The "hut" turned out to be a very-nice full-blown lodge, where we dumped our stuff before (since we hadn't had enough yet) hiking on up to the very top of the mountain, another hour or so up. At the top, it was bitingly cold and windy, but the view, even despite the low-hanging clouds, was astounding. The mountain stood right over Innsbruck, which sits just at the intersection of three valleys into one; from the top, you can see down all of them until the green valley floor and the dark blue-green peaks meld into a dark haze in the distance. The bellies of the low-hanging clouds were just brushing the peaks of the mountains, and every so often a shaft of light would pierce through the grey and illuminate a patch of the valley in brilliant gold.
We didn't stay up there long because it was too cold, so we headed back down to have a delicious dinner instead. After coffee and admiring the view of the valleys lit up in the darkness, we retreated to our room to sleep.

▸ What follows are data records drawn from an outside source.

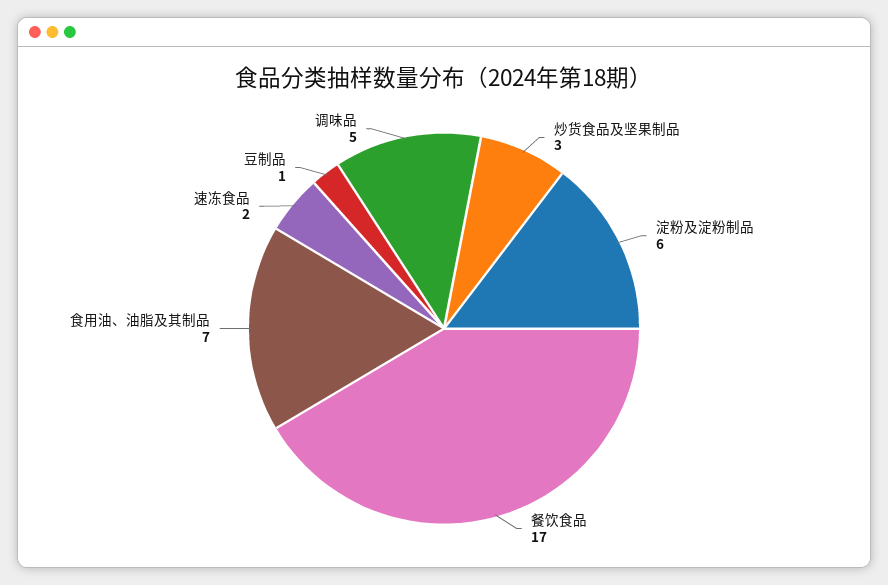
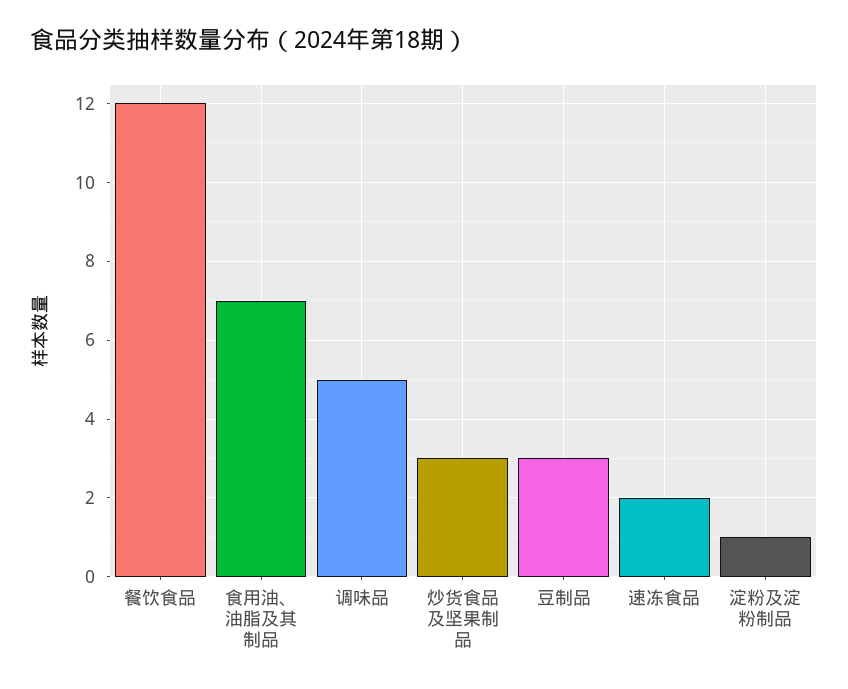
  {
    "炒货食品及坚果制品": 3,
-   "淀粉及淀粉制品": 6,
+   "淀粉及淀粉制品": 1,
-   "餐饮食品": 17,
+   "餐饮食品": 12,
    "食用油、油脂及其制品": 7,
    "速冻食品": 2,
-   "豆制品": 1,
+   "豆制品": 3,
    "调味品": 5
  }

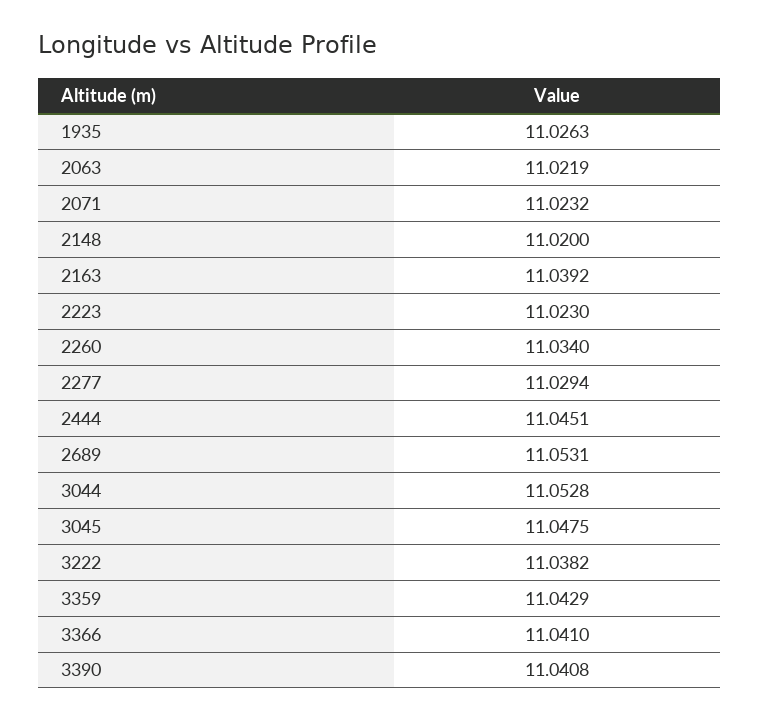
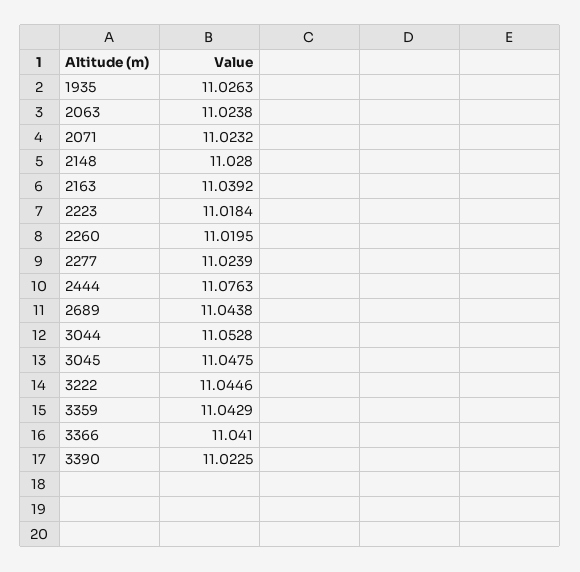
  {
    "1935": 11.0263,
-   "2063": 11.0219,
+   "2063": 11.0238,
    "2071": 11.0232,
-   "2148": 11.02,
+   "2148": 11.028,
    "2163": 11.0392,
-   "2223": 11.023,
+   "2223": 11.0184,
-   "2260": 11.034,
+   "2260": 11.0195,
-   "2277": 11.0294,
+   "2277": 11.0239,
-   "2444": 11.0451,
+   "2444": 11.0763,
-   "2689": 11.0531,
+   "2689": 11.0438,
    "3044": 11.0528,
    "3045": 11.0475,
-   "3222": 11.0382,
+   "3222": 11.0446,
    "3359": 11.0429,
    "3366": 11.041,
-   "3390": 11.0408
+   "3390": 11.0225
  }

The next day dawned bright and clear, so we packed up and set off on the longest, most roundabout way possible back to Innsbruck. No, really, but we did this on purpose: hiking down from the top, we descended through the forests from one little Alpine hut to the next: having drinks at one, then lunch at the next, and so on. We had great opportunities to see the smaller towns in the valley as we went down, finally ending up in the town of Rinn, where we caught the bus back to Innsbruck. This expedition took us all day, at which point we returned to our previous hotel for the night.
Which brings us to today, which is mostly boring, since it involved a lot of sitting in trains, staring out the windows at the waterlogged green countryside. The journey from Innsbruck to our next destination, Gimmelwald, only got interesting once we arrived in Interlaken, our first destination in Switzerland. For a brief spell, the sun broke through the clouds, so we took a train break to walk through the town and get groceries before the sky opened up again. Once the rain'd kicked up again, we got back on another train and headed deeper up into the valley.
Since it's getting late and I'm tired, I cannot do Switzerland justice. Words can't and pictures can't; you have to go there and see it, but even then you won't believe it, because it's simply too magnificent to be real. The Interlaken/Lauterbrunnen valley is carpeted in green and dotted with elegantly decorated little huts, with the pale grey-brown river tumbling and foaming its way down towards the lakes. But above and on either side, the mountains rise almost straight out of the ground; you have to crane your neck to see the top of the sheer sides, where the dark green fuzz of pine trees mark the edge of the level ground. Streams hurl themselves off the mountaintops with wild abandon, plunging in a fine mist down the rocks to join the river below. It is altogether magical.
We took a bus through this wonderland of misty grey and impossible green until the valley simply came to a very steep dead end, at which point we caught the cable car up the cliff face--looking down at the suicidal waterfalls from above--to a group of houses just close enough to be called a town and bear a name. Gimmelwald is a haven for backpackers, free spirits, and lone wolves to hike and breathe in the wild air of the mountains, which is what we're hoping to do. If we can get some good weather.
It's nearing midnight and I'm short on sleep as it is, so here in the common room of the Mountain Hostel, listening to the obnoxious American in overalls play the guitar and the Irish guys talking about the lack of interdental fricatives in their dialect (though not, of course, in those words), I will leave you. Welcome to the mountains. Enjoy.